**Text passage**.
******

Skill level required for homeowners
Preparation of sub-floor — Easy to Difficult
Tile adhesive/mortar can be applied directly to some slab floors. Wooden sub-floors may be able to accept tile directly, or may require one or more layers of underlayment to ensure a crack-free installation. The more complex the underlayment, the more difficult the preparation for tiling. Preparation for waterproof tile installations in showers and baths adds a degree of difficulty.
Installation of floor — Easy to Difficult
The size, shape and layout of the tiles will determine the ease of the installation. Complex layouts and the need for lots of cutting and fitting will raise the level of difficulty, as will the need to make a waterproof installation.
Finishing of floor — Easy to Moderate
Grouting is fairly simple, but may need to be done in a few stages and must be done carefully to get even results. Understanding the timing for grouting can take some practice, as sponging too soon can remove too much grout from the cracks but waiting too long can result in grout that is too high or uneven.
Sourcing & availability: Easy
Tile and all that is required to install it is available widely, through building supply outlets and specialty tile shops.
Durability: Very High
Well-installed tile has a very long lifespan. The tile itself will last for hundreds of years, with the lifespan of the mortar or adhesive determining the serviceable life of the floor. Modern mortars and adhesives can typically be relied upon for thirty to sixty years or more. Uncracked tile can be relaid with new mortar or adhesive to continue the life of the floor.
Most codes are not prescriptive when it comes to finished flooring materials, as long as the sub-floor has been constructed to code and in a manner intended to support the dead load imposed by the flooring.
Indoor air quality: high
Tile is unlikely to have a negative impact on IAQ, but the mortars and/or adhesives can be mildly to extremely toxic. In particular, chemical adhesives often carry serious warnings about the inhalation of vapors, with potential cancer-causing and birth defect-causing effects. Be sure to select mortars or adhesives that have been formulated to have the least possible impact on IAQ.
Resources for further research
The Complete Guide to Ceramic Tile. Minneapolis, MN: Creative Publishing International, 2010. Print.
The Complete Guide to Flooring. Minneapolis, MN: Creative Publishing International, 2010. Print.

******

Collected data
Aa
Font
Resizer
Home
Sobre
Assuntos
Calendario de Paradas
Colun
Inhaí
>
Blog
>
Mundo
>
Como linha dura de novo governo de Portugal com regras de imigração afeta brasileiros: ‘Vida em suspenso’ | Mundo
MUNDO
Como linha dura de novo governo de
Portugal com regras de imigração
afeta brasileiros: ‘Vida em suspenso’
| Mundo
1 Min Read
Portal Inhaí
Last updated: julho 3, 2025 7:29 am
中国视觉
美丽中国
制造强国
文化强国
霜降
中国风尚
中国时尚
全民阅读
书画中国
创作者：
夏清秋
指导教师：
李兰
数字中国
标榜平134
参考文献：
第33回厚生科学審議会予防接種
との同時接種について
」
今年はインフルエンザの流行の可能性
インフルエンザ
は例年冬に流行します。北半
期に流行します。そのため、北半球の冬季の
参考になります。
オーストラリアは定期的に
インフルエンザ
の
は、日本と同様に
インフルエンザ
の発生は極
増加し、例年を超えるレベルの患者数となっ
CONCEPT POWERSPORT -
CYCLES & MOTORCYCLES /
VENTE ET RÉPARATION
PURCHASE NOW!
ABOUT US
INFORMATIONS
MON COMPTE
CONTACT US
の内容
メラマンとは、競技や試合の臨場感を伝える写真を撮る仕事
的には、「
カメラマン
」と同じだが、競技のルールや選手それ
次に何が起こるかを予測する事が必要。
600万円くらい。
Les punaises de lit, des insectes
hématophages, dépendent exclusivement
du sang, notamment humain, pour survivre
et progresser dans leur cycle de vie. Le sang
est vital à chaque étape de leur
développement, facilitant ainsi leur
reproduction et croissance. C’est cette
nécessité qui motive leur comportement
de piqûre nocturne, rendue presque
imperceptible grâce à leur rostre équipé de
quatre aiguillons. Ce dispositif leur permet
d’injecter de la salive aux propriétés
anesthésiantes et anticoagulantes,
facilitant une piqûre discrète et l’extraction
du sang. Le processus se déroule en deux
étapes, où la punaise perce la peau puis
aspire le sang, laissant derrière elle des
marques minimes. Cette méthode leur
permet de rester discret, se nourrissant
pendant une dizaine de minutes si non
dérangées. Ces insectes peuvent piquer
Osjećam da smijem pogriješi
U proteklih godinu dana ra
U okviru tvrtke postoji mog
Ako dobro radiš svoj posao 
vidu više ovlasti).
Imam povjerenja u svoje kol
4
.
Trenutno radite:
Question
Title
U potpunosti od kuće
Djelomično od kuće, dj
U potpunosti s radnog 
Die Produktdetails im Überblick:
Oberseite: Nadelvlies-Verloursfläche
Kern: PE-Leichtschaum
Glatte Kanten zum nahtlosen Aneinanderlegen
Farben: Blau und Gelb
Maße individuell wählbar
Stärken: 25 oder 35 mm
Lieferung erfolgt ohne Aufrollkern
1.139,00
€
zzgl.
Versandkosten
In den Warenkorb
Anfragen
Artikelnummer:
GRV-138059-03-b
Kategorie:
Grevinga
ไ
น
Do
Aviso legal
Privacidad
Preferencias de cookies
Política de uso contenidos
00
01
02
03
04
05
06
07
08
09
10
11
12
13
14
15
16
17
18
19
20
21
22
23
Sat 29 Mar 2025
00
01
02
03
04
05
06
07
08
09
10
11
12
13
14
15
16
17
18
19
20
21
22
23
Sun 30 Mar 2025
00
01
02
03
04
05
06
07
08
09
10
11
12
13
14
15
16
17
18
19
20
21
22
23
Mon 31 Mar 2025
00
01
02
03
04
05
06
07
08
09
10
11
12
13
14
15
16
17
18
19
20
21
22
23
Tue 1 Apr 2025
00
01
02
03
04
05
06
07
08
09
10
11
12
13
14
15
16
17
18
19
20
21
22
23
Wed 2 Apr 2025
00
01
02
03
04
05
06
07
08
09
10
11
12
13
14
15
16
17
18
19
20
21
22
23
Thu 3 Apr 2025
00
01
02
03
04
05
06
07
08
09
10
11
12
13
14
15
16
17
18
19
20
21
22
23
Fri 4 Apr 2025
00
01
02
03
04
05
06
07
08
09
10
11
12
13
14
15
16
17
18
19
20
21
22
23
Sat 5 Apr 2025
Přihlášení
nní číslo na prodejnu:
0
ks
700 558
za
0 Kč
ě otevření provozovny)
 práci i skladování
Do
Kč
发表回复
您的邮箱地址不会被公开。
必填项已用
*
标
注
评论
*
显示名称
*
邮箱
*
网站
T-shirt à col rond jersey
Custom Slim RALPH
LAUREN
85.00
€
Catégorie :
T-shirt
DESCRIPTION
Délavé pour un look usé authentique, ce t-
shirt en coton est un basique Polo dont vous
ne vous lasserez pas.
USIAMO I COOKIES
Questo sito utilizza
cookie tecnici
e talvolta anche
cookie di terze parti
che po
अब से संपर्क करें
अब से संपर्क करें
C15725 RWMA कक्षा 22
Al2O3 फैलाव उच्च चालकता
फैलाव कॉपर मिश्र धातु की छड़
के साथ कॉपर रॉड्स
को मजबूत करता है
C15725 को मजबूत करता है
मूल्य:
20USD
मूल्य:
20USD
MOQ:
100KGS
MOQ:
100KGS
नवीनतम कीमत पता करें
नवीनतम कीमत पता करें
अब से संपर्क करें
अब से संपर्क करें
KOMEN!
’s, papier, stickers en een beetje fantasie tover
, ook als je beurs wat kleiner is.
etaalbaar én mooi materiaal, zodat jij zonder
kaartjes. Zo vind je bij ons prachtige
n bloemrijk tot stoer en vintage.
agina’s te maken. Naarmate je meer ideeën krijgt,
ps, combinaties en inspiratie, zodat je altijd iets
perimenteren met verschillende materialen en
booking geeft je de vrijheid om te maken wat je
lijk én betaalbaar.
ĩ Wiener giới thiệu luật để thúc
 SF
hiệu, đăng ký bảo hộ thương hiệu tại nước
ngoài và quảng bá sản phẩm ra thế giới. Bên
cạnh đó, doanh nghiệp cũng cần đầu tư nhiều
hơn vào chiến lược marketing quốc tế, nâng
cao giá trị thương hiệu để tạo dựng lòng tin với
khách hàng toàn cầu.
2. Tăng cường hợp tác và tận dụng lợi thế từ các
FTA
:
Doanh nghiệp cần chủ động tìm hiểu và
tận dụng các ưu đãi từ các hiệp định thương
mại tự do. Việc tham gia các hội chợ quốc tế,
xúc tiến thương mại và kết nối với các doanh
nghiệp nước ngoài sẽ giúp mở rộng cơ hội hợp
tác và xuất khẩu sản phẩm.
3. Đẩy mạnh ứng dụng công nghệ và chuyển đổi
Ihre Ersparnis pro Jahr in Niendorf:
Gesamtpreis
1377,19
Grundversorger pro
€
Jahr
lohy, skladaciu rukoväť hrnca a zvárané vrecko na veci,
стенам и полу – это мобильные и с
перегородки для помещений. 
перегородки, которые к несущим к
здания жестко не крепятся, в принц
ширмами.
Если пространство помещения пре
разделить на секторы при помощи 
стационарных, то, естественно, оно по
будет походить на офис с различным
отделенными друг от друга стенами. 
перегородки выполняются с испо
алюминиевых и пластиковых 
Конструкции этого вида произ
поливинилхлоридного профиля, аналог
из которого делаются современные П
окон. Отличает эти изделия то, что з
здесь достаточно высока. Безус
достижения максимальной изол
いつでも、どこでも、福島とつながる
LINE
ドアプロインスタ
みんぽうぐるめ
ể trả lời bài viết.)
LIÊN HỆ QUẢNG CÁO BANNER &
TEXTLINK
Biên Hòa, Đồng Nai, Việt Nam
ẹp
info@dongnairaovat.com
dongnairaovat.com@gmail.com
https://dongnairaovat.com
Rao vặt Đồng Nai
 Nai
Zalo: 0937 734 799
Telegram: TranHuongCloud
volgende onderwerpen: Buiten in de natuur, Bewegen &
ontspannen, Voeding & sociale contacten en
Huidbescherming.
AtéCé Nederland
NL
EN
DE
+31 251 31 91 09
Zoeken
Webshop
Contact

******

**List of tasks**.
[A] According to the tile flooring passage, how long can modern mortars and adhesives typically be relied upon?
[B] Go on with the tile flooring passage from the point where it stops.
The entries were drawn from a separate source, unrelated to the tile flooring passage.

**Answers to the problems**.
[A] Thirty to sixty years or more.

[B]
Tiling has been around for thousands of years, and some installations are still intact. Recent changes in tiling have come in the form of new ways to color tile (including inexpensive screen printing) and chemical additives for grout, mortar and adhesives. These modern additions to tiling are also the more high-impact elements, and a homeowner looking to minimize environmental impacts will choose to tile the old-fashioned way, with a lime-based mortar and grout that is chemical free. It takes longer for this mortar to set, but it’s an excellent example of a return to past methods being the best direction for the future.
There is work being done on making less-toxic adhesives. If using chemical adhesives, look for those that have third-party certification for air quality and off-gassing.
Tips for a successful tile floor
1. Tile flooring must be placed on a very stable sub-floor, as deflection in the floor can cause cracking of the grout or the tile.
2. Each type of tile may require a particular type of underlayment and adhesive. Follow manufacturer’s instructions or the advice of an experienced tile installer.
3. Be aware of the different surfaces on tiles. Some will become very slippery when wet, and shouldn’t be used in areas where water can be expected to accumulate.
4. It is possible to be very creative with tile installation. A variety of patterns will be possible using the same size tiles, and tiles can be ordered in different sizes or cut on-site to further increase the possibilities. Whenever a creative tile pattern is being used, carefully lay out the pattern before beginning the installation.
5. The gaps between tiles can be set with spacers (or chalk lines) to a variety of widths. Be sure to consider the aesthetics of the gaps when creating a tile surface. Choose grout material and color to suit the width of the gaps.